Results of an initial study of tumors from patients with lung cancer or head and neck cancer suggest that the widespread acquired resistance to immunotherapy drugs known as checkpoint inhibitors may be due to the elimination of certain genetic mutations needed to enable the immune system to recognize and attack malignant cells. The study, conducted by researchers on the cells of five of their patients treated at the Johns Hopkins Kimmel Cancer Center, is described online Dec. 28 in Cancer Discovery.
"Checkpoint inhibitors are one of the most exciting recent advances for cancers, but the mechanism by which most patients become resistant to these therapies has been a mystery," says Victor E. Velculescu, M.D., Ph.D., program leader in the Bloomberg~Kimmel Institute for Cancer Immunotherapy at Johns Hopkins and professor of oncology. Clinical trials with the drugs to date have shown that nearly half of patients with lung cancers eventually develop resistance to this class of drugs for reasons that have been unclear.
Checkpoint inhibitors, such as nivolumab and ipilimumab, approved by the FDA for use against lung cancer, metastatic melanoma, head and neck cancer, and Hodgkin lymphoma, help the immune system recognize cancer cells by revealing evidence of mutated proteins called neoantigens on the surface of cancer cells.
To investigate why checkpoint inhibitors so often stop working, Velculescu; Valsamo Anagnostou, M.D., Ph.D., instructor of oncology at the Johns Hopkins University School of Medicine; Kellie N. Smith, Ph.D., a cancer immunology research associate at the Johns Hopkins University School of Medicine; and their colleagues at the Bloomberg~Kimmel Institute for Cancer Immunotherapy studied tumors of four patients with non-small cell lung cancer and one patient with head and neck cancer who developed resistance to two different checkpoint inhibitors: a drug called nivolumab that uses an antibody called anti-PD-1, or nivolumab used alone or in combination with a second drug called ipilimumab, which uses an antibody called anti-CTLA4.
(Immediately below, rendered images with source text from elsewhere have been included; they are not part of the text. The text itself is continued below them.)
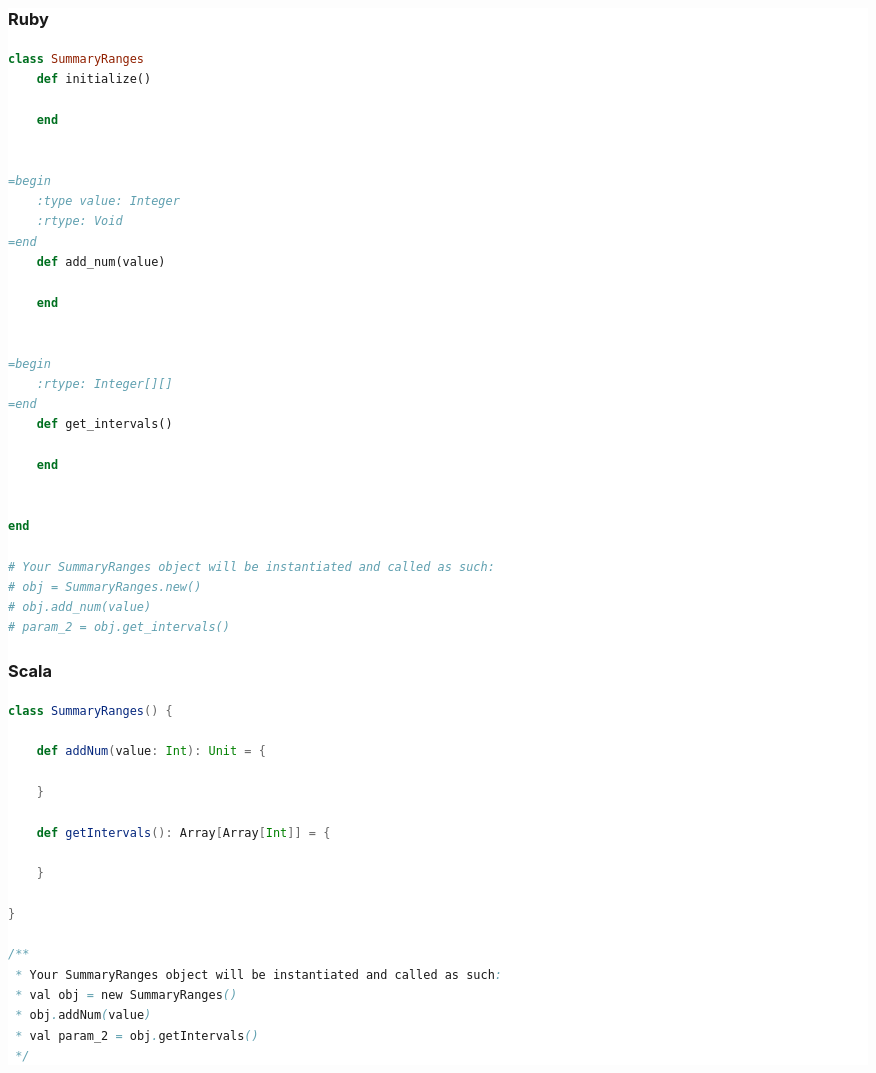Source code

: ### Ruby

```ruby
class SummaryRanges
    def initialize()
        
    end


=begin
    :type value: Integer
    :rtype: Void
=end
    def add_num(value)
        
    end


=begin
    :rtype: Integer[][]
=end
    def get_intervals()
        
    end


end

# Your SummaryRanges object will be instantiated and called as such:
# obj = SummaryRanges.new()
# obj.add_num(value)
# param_2 = obj.get_intervals()
```

### Scala

```scala
class SummaryRanges() {

    def addNum(value: Int): Unit = {
        
    }

    def getIntervals(): Array[Array[Int]] = {
        
    }

}

/**
 * Your SummaryRanges object will be instantiated and called as such:
 * val obj = new SummaryRanges()
 * obj.addNum(value)
 * val param_2 = obj.getIntervals()
 */
```
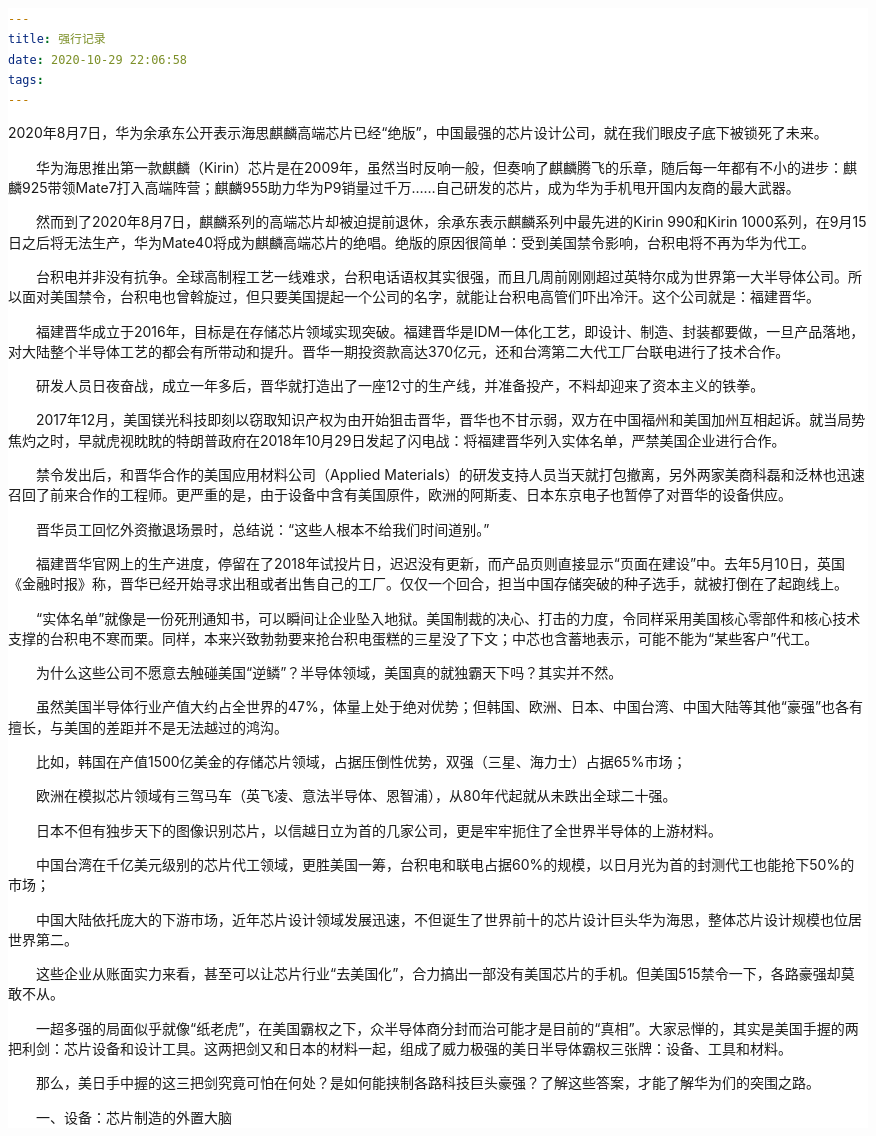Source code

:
 ```yaml
---
title: 强行记录
date: 2020-10-29 22:06:58
tags:
---
```

2020年8月7日，华为余承东公开表示海思麒麟高端芯片已经“绝版”，中国最强的芯片设计公司，就在我们眼皮子底下被锁死了未来。

　　华为海思推出第一款麒麟（Kirin）芯片是在2009年，虽然当时反响一般，但奏响了麒麟腾飞的乐章，随后每一年都有不小的进步：麒麟925带领Mate7打入高端阵营；麒麟955助力华为P9销量过千万……自己研发的芯片，成为华为手机甩开国内友商的最大武器。

　　然而到了2020年8月7日，麒麟系列的高端芯片却被迫提前退休，余承东表示麒麟系列中最先进的Kirin 990和Kirin 1000系列，在9月15日之后将无法生产，华为Mate40将成为麒麟高端芯片的绝唱。绝版的原因很简单：受到美国禁令影响，台积电将不再为华为代工。

　　台积电并非没有抗争。全球高制程工艺一线难求，台积电话语权其实很强，而且几周前刚刚超过英特尔成为世界第一大半导体公司。所以面对美国禁令，台积电也曾斡旋过，但只要美国提起一个公司的名字，就能让台积电高管们吓出冷汗。这个公司就是：福建晋华。

　　福建晋华成立于2016年，目标是在存储芯片领域实现突破。福建晋华是IDM一体化工艺，即设计、制造、封装都要做，一旦产品落地，对大陆整个半导体工艺的都会有所带动和提升。晋华一期投资款高达370亿元，还和台湾第二大代工厂台联电进行了技术合作。

　　研发人员日夜奋战，成立一年多后，晋华就打造出了一座12寸的生产线，并准备投产，不料却迎来了资本主义的铁拳。

　　2017年12月，美国镁光科技即刻以窃取知识产权为由开始狙击晋华，晋华也不甘示弱，双方在中国福州和美国加州互相起诉。就当局势焦灼之时，早就虎视眈眈的特朗普政府在2018年10月29日发起了闪电战：将福建晋华列入实体名单，严禁美国企业进行合作。


　　禁令发出后，和晋华合作的美国应用材料公司（Applied Materials）的研发支持人员当天就打包撤离，另外两家美商科磊和泛林也迅速召回了前来合作的工程师。更严重的是，由于设备中含有美国原件，欧洲的阿斯麦、日本东京电子也暂停了对晋华的设备供应。

　　晋华员工回忆外资撤退场景时，总结说：“这些人根本不给我们时间道别。”

　　福建晋华官网上的生产进度，停留在了2018年试投片日，迟迟没有更新，而产品页则直接显示“页面在建设”中。去年5月10日，英国《金融时报》称，晋华已经开始寻求出租或者出售自己的工厂。仅仅一个回合，担当中国存储突破的种子选手，就被打倒在了起跑线上。

　　“实体名单”就像是一份死刑通知书，可以瞬间让企业坠入地狱。美国制裁的决心、打击的力度，令同样采用美国核心零部件和核心技术支撑的台积电不寒而栗。同样，本来兴致勃勃要来抢台积电蛋糕的三星没了下文；中芯也含蓄地表示，可能不能为“某些客户”代工。 

　　为什么这些公司不愿意去触碰美国“逆鳞”？半导体领域，美国真的就独霸天下吗？其实并不然。

　　虽然美国半导体行业产值大约占全世界的47%，体量上处于绝对优势；但韩国、欧洲、日本、中国台湾、中国大陆等其他“豪强”也各有擅长，与美国的差距并不是无法越过的鸿沟。

　　比如，韩国在产值1500亿美金的存储芯片领域，占据压倒性优势，双强（三星、海力士）占据65%市场；

　　欧洲在模拟芯片领域有三驾马车（英飞凌、意法半导体、恩智浦），从80年代起就从未跌出全球二十强。

　　日本不但有独步天下的图像识别芯片，以信越日立为首的几家公司，更是牢牢扼住了全世界半导体的上游材料。

　　中国台湾在千亿美元级别的芯片代工领域，更胜美国一筹，台积电和联电占据60%的规模，以日月光为首的封测代工也能抢下50%的市场；

　　中国大陆依托庞大的下游市场，近年芯片设计领域发展迅速，不但诞生了世界前十的芯片设计巨头华为海思，整体芯片设计规模也位居世界第二。


　　这些企业从账面实力来看，甚至可以让芯片行业“去美国化”，合力搞出一部没有美国芯片的手机。但美国515禁令一下，各路豪强却莫敢不从。

　　一超多强的局面似乎就像“纸老虎”，在美国霸权之下，众半导体商分封而治可能才是目前的“真相”。大家忌惮的，其实是美国手握的两把利剑：芯片设备和设计工具。这两把剑又和日本的材料一起，组成了威力极强的美日半导体霸权三张牌：设备、工具和材料。

　　那么，美日手中握的这三把剑究竟可怕在何处？是如何能挟制各路科技巨头豪强？了解这些答案，才能了解华为们的突围之路。

　　一、设备：芯片制造的外置大脑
Using biopsies of the patients' tumors collected before the start of treatment and at the time patients developed resistance, the researchers performed large-scale genomic analyses to search for mutations specific to the cancer cells in all of each patient's 20,000 genes.
The scientists' genomic search narrowed in on genes that code for the production of antigens, which serve as a source of identification to the immune system. Cancer cells may contain mutations in genes that code for antigens, producing misshapen or otherwise altered antigens that are known to scientists as neoantigens. Such neoantigens are foreign to the immune system, and thus, the cancer cell is flagged for destruction, usually with the help of immunotherapy drugs.
The scientists found that after the patients developed resistance to immunotherapy, all of their tumors had shed between seven and 18 mutations in neoantigen-coding genes. By getting rid of those mutations, the tumor cells' neoantigens look less foreign to the immune system and may go unrecognized, say the scientists.
The researchers found that the tumors had lost these mutations by various means, including immune-mediated elimination of cancer cells containing these mutations, leaving behind cancer cells without the mutations, or by deleting large regions of their chromosomes in all cancer cells.
"In some instances," says Anagnostou, "we found that chromosomes in the cancer cells' nuclei were missing an entire arm containing these mutated genes."
To confirm that the missing mutations were important for generating an immune response, the researchers cultured a subset of the neoantigen protein fragments containing the tumor mutations with immune cells taken from three patients' blood samples. Between one and six of the eliminated neoantigens were shown to generate a specific immune cell response in each of the patients.
"Our findings offer evidence about how cancer cells evolve during immunotherapy," Velculescu says. "When the cancer cells shed these mutations, they discard the evidence that would normally lead them to be recognized by the body's protective immune cells."
Velculescu, Anagnostou, Smith and their colleagues say they plan to determine how broadly this phenomenon occurs in other cancer types and potentially use it to develop new ways to improve current cancer immunotherapies. For example, they say, the mutated neoantigens present in tumor cells before therapy could give clues as to which patients' tumors might develop resistance. The findings could also advance the development of new checkpoint inhibitors less likely to trigger resistance or personalized immunotherapy approaches.
Four checkpoint inhibitors are currently approved by the FDA --nivolumab, pembrolizumab, atezolizumab and ipilimumab -- to treat melanoma, lymphoma, bladder, lung and head and neck cancers. The drugs cost more than $10,000 per month, an expense that has fueled efforts to improve their value and patient selection.